Daimler, the world’s biggest commercial-vehicle manufacturer, said profit and sales growth this year will help the truck operation reach an eventual goal of an 8 percent return on sales.

The Daimler Truck division’s deliveries rose in all markets last month except Latin America, where growth was hampered by processing of Brazilian state-funded lending applications, Wolfgang Bernhard, head of the business, said today at a press conference in Stuttgart, Germany.

“We began the new year as we expected,” Bernhard said, reiterating forecasts of “significant” growth in sales and a “substantial” increase in earnings before interest and taxes this year. “I’m therefore optimistic that we will remain on course for success in 2014 and move a good step closer towards achieving our medium-term targets.”

After revising its heavy-duty line-up in the past two years to meet stricter European Union emissions rules that took effect on Dec. 31, Stuttgart-based Daimler is focusing strategy at the truck unit on increasing profitability. New models being rolled out this year include vehicles for the BharatBenz brand in India, Western Star in the U.S. and Fuso in Asia, Bernhard said.

Savings Strategy

Daimler Trucks, whose biggest nameplates are Mercedes-Benz in Europe and Freightliner in the U.S. as well as Fuso, is likely to reach a goal of improving Ebit by 1.6 billion euros ($2.2 billion) by the end of 2014 through cost savings and delivery growth, Bernhard said. The program, dubbed Trucks No. 1, generated about 500 million euros of that amount last year.

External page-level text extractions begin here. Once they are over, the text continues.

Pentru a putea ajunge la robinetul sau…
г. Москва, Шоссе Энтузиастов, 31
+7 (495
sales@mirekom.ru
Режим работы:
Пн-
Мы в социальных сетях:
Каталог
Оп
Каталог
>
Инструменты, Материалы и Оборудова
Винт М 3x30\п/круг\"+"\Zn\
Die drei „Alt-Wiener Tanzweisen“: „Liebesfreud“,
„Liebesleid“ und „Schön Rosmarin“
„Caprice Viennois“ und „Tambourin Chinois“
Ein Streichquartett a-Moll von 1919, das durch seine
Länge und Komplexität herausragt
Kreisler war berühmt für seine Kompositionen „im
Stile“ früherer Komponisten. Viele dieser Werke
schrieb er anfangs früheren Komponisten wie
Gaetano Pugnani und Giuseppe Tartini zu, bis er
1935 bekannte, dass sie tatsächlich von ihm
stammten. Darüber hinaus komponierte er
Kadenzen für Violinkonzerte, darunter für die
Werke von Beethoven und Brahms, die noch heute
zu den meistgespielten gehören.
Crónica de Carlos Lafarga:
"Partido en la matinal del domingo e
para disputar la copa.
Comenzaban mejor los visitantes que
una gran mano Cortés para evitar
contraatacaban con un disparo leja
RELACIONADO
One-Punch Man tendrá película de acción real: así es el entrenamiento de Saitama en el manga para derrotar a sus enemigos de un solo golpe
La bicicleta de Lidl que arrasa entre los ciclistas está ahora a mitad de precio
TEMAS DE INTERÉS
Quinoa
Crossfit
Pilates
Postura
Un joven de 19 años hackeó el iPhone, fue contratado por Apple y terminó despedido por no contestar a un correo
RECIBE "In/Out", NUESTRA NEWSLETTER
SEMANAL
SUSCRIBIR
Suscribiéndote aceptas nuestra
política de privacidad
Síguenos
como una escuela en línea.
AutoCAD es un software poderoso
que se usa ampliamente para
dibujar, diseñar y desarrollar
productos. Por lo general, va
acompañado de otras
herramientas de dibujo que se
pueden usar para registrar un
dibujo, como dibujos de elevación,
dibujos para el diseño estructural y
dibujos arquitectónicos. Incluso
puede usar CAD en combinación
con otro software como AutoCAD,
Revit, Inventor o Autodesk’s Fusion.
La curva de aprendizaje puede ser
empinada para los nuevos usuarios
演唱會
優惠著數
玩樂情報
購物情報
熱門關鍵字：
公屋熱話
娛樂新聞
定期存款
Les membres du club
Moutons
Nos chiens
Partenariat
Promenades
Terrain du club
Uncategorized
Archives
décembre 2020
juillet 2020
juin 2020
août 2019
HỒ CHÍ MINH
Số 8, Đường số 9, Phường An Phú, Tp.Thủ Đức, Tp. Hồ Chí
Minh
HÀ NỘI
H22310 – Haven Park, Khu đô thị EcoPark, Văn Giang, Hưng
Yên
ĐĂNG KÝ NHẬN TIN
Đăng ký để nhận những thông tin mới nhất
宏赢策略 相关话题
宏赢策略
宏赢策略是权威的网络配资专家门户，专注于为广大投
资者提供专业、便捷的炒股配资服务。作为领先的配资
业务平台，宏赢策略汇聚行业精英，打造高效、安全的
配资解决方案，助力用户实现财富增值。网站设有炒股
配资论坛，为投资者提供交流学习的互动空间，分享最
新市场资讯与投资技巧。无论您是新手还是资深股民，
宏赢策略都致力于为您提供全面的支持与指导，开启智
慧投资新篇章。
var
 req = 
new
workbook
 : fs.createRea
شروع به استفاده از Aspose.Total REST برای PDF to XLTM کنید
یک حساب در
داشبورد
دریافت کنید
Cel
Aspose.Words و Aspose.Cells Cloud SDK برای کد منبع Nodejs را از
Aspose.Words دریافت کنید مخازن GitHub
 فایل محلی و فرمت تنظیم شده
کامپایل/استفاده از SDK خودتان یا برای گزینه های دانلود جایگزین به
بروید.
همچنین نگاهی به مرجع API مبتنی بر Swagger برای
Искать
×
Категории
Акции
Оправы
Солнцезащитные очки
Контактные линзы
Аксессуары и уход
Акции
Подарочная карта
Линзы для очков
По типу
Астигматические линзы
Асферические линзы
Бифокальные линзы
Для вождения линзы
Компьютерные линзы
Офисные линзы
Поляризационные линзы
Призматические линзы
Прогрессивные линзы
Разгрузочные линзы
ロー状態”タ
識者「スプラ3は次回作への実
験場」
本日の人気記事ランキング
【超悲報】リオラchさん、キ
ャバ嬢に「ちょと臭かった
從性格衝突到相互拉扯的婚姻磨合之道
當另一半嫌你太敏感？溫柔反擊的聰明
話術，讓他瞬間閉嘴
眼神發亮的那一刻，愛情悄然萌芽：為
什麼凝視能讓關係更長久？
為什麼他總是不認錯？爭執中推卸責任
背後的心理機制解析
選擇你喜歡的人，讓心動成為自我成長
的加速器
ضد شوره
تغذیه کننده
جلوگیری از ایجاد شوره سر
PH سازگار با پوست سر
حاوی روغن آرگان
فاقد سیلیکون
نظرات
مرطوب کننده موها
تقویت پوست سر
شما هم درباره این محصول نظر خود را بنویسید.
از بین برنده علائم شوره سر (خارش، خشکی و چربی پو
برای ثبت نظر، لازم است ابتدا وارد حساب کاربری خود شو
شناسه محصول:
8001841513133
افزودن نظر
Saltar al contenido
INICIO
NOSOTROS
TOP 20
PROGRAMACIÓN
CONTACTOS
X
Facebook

The division has a medium-term target of raising Ebit to 8 percent of sales. The return on sales narrowed last year to 5.2 percent from 5.4 percent in 2012 because of costs from warranties, cutting jobs and currency effects, especially the yen’s drop against the euro. Excluding those items, the margin in 2013 was 5.6 percent, Daimler said today.

Daimler, whose Mercedes-Benz car brand is the world’s third-biggest maker of premium vehicles, has held back from setting a new deadline for profitability targets after postponing it twice from a 2010 target date. Truck-division revenue last year rose 0.3 percent to 31.5 billion euros while Ebit fell 3.4 percent to 1.64 billion euros. Orders jumped 19 percent because of higher demand in the Americas.

Production Cuts

Advance sales of trucks in Europe have been “restrained” in recent weeks after several customers bought cheaper trucks last year before models were equipped technology to comply with the new EU emissions rules, Bernhard said. Daimler Trucks has reduced production in response, eliminating some Saturday shifts at German sites under union agreements on flexible-work arrangements, he said.

Investments at Daimler Trucks in the two years through 2015 will total 4.4 billion euros, focusing on research and development and building and equipping factories, the company said today.

“We aim to remain the spearhead of technological developments,” with annual spending at 7 percent to 8 percent of revenue, Bernhard said. “We’re investing to sustainably secure our leadership position,” he said, reiterating Daimler’s plan to sell 700,000 trucks annually by 2020.

Daimler’s truck deliveries rose 4.8 percent to 484,200 vehicles in 2013. That compares with a decline of 2 percent to 200,300 trucks at Gothenburg, Sweden-based Volvo, which ranks second to the German company in global sales.

Bernhard’s Role

Bernhard became head of the truck division in April in a job swap with Andreas Renschler, who was assigned to run production and purchasing at the Mercedes-Benz car business. Renschler left Daimler after 25 years last month and will join Volkswagen AG in 2015 as the German competitor pushes for its Scania and MAN heavy-vehicle businesses and VW commercial unit to cooperate more closely.

Industrywide registrations in Europe of commercial vehicles heavier than 16 metric tons, excluding buses and coaches, rose 8.3 percent to 238,500 vehicles last year after sales more than doubled in December, according to data of the ACEA trade group.

Daimler Trucks is predicting the European and Brazilian vehicle markets this year will decline slightly, countered by growth of as much as 10 percent in North America. That compares with Volvo’s forecasts that industrywide demand will rise 5.8 percent in North America and 13 percent in Brazil, versus a drop of 4.2 percent in Europe.